Em Brasília, a sede do Banco Central (BC) está localizada a pouco mais de um quilômetro do Ministério da Fazenda, um trajeto que pode ser percorrido em pouco mais de 20 minutos a pé. Mas levando-se em conta as recentes decisões tomadas e medidas adotadas, seria esperado que as duas instituições estivessem situadas lado a lado, talvez até dividindo o mesmo prédio na Esplanada. Nesta quarta-feira, um dia depois de o Fundo Monetário Internacional (FMI) projetar o aprofundamento da recessão na economia brasileira nos próximos dois anos, o BC decidiu manter a taxa básica de juro (Selic) em 14,25% ao ano.
Na mesma semana, o ministro da Fazenda, Nelson Barbosa, sinalizou um programa para estimular o crédito para empresas. O Planalto mostra que, assim como ocorreu no primeiro mandato da presidente Dilma Rousseff, entre 2011 e 2014, a bússola do governo voltou a apontar para o crescimento econômico mesmo às custas do controle da inflação. As apostas pela manutenção do juro cresceram após o presidente do BC, Alexandre Tombini, ter emitido nota na terça-feira avaliando como “significativas” as revisões das projeções de Produto Interno Bruto (PIB) para o Brasil em 2016 – queda de 3,5% – e 2017 – zero.
Para analistas de mercado, foi uma indicação que o juro iria permanecer no mesmo patamar que está desde julho passado. Na última reunião de 2015, o colegiado deixou a Selic em 14,25%, com placar dividido – seis votos pela manutenção e dois pelo aumento para 14,75%.
Recentemente, a pressão sobre a instituição cresceu frente ao fraco ritmo da economia. A dúvida que divide economistas agora é se os preços, alimentados pela alta do câmbio, começarão a ceder nos próximos meses de maneira natural ou se será preciso novo aperto monetário para segurar a inflação. Por enquanto, o mercado avalia que nova alta será necessária – o relatório Focus aponta projeção de Selic a 15,25% no final do ano.
Para José Luiz da Costa Oreiro, professor de Economia da UFRJ e presidente da Associação Keynesiana Brasileira, a decisão tomada faz sentido.
– A inflação está neste patamar alto em parte pelo reajuste dos preços administrados ano passado, como gasolina e energia elétrica, e pela disparada do dólar. Não tem a ver com excesso de demanda. Ou seja, aumentar mais o juro não funciona, só aprofunda mais a recessão – explica.
Na avaliação do economista, aumentar a Selic agora só traria mais impactos para a dívida pública:
– O governo perdeu a única oportunidade real de segurar a inflação quando optou por reajustar o salário mínimo acima da inflação. Impedir o aumento seria a melhor maneira de evitar uma inflação no setor de serviços.

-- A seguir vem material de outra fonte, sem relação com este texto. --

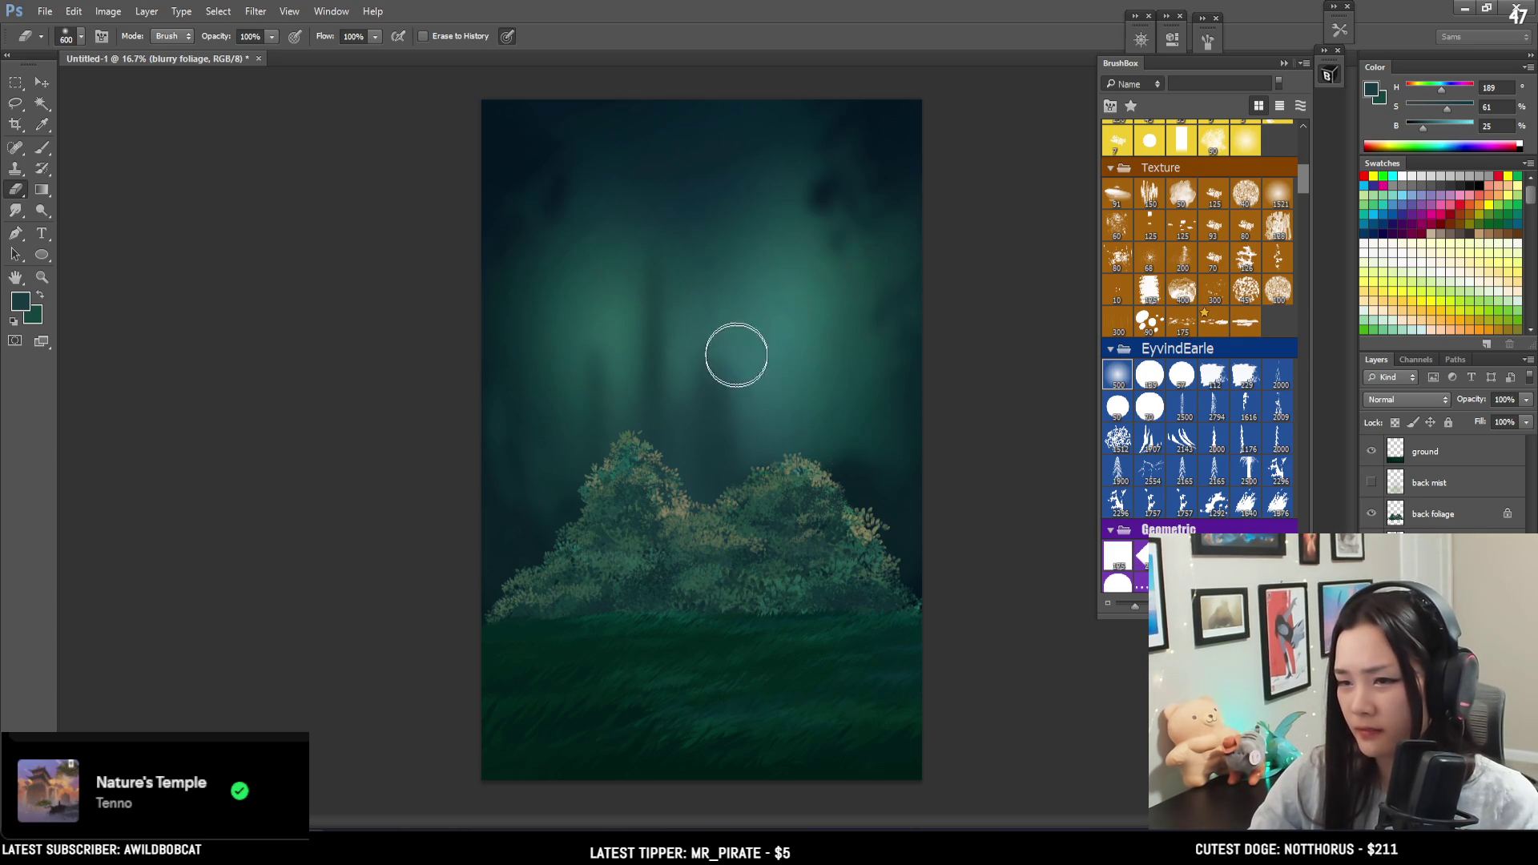
pyautogui.press('bracketleft')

O trabalhador perderia de um lado, mas ganharia em outro, quando a inflação cedesse. Roberto Elerry, professor de Economia da Universidade de Brasília (UnB), concorda que o dólar tem empurrado os preços para cima, mas avalia que o BC errou ao não subir o juro.

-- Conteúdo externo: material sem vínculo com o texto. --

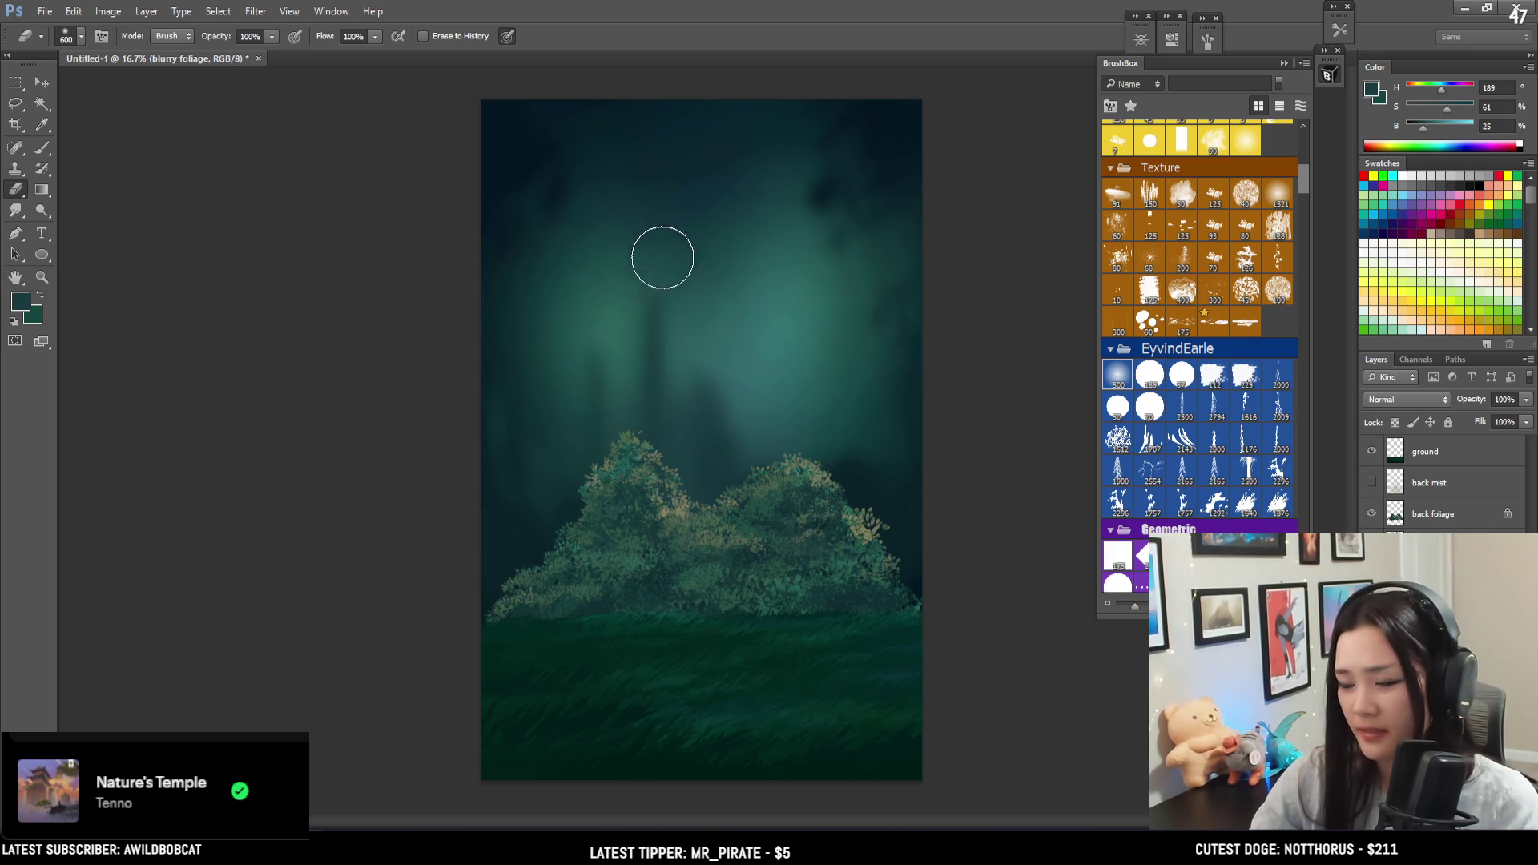
pyautogui.press('bracketleft')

– O câmbio é a faísca, e a inflação, o incêndio. Cabe ao BC mostrar ao mercado que o fogo vai ser controlado. Se a população entender que controle dos preços não será prioridade a partir de agora, começa a reajustar os valores dos produtos por conta, baseado apenas na expectativa futura – afirma Elerry, pontuando que é obrigação do BC impedir que isso aconteça.